Editor’s note: This post is published in conjunction with the March issue of Health Affairs, which features a cluster of articles on jails and health. 

Mental Illness in America’s Jails and Prisons

The United States continues to have one of the highest incarceration rates in the world, with 5 percent of the world population, but nearly 25 percent of the world’s prisoners.  Inmates are spending more time behind bars as states adopt “truth in sentencing laws,” which requires inmates to serve 85 percent of their sentence behind bars.

In 2012, about 1 in every 35 adults in the United States, or 2.9 percent of adult residents, was on probation or parole or incarcerated in prison or jail, the same rate observed in 1997.  If recent incarceration rates remain unchanged, an estimated 1 out of every 20 persons will spend time behind bars during their lifetime; and many of those caught in the net that is cast to catch the criminal offender will be suffering with mental illness.
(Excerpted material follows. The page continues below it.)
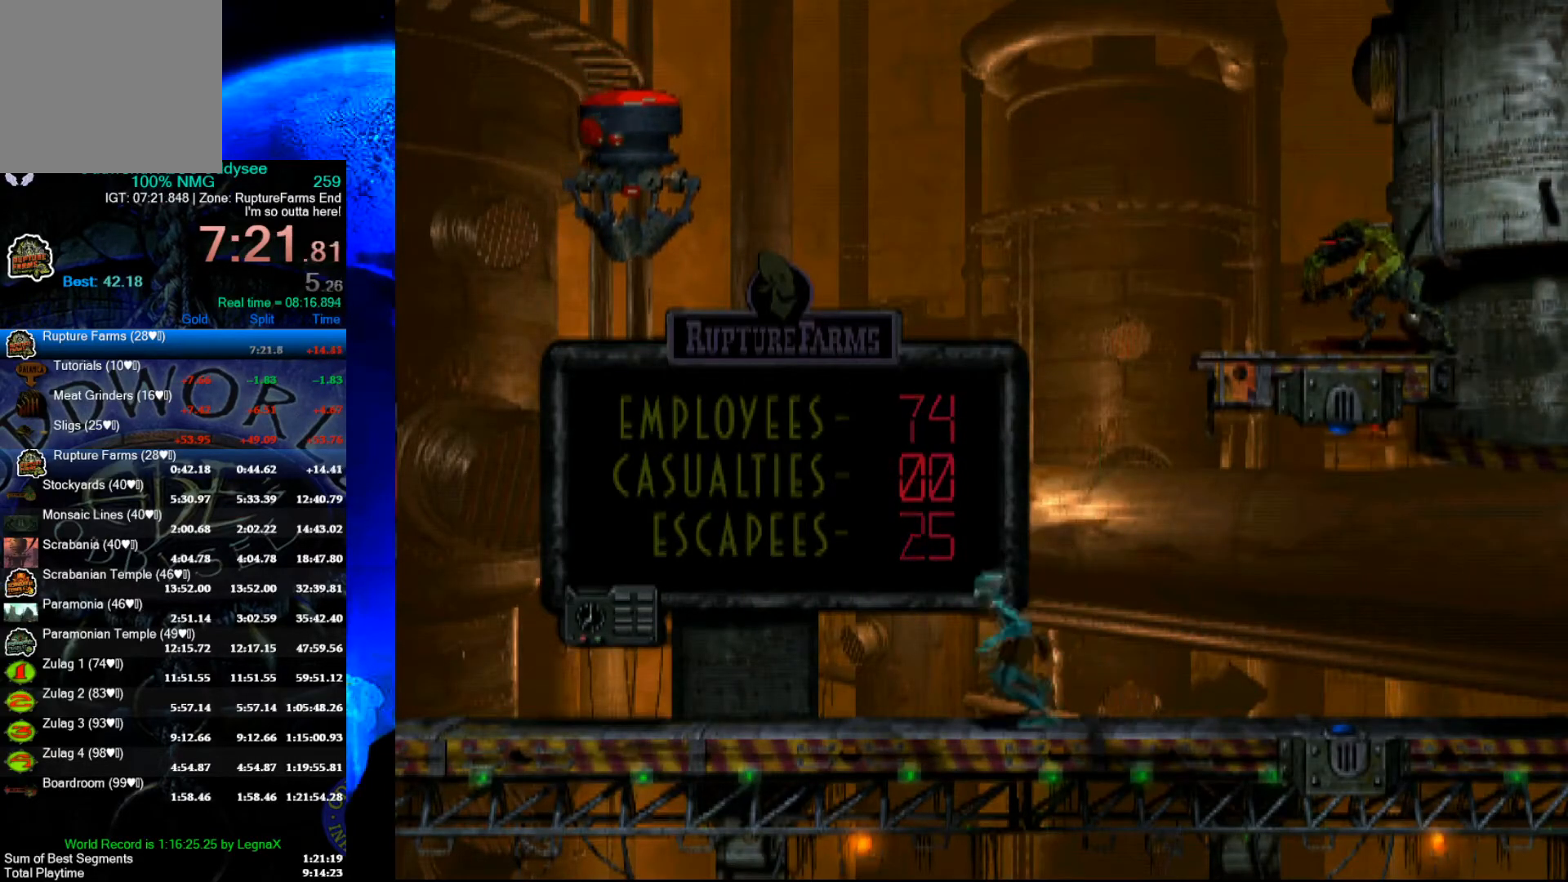
{"buttons": ["A", "R1"], "left_stick": "left", "events": [[67, "A", "down"]]}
Nearly a decade ago, I wrote an article with Patrick Brown titled “Crisis in Corrections: The Mentally Ill in America’s Prisons.”  It was about the alarming growth in the number of mentally ill individuals behind bars.  Since then, it has been shown that about 20 percent of prison inmates have a serious mental illness, 30 to 60 percent have substance abuse problems and, when including broad-based mental illnesses, the percentages increase significantly. For example, 50 percent of males and 75 percent of female inmates in state prisons, and 75 percent of females and 63 percent of male inmates in jails, will experience a mental health problem requiring mental health services in any given year.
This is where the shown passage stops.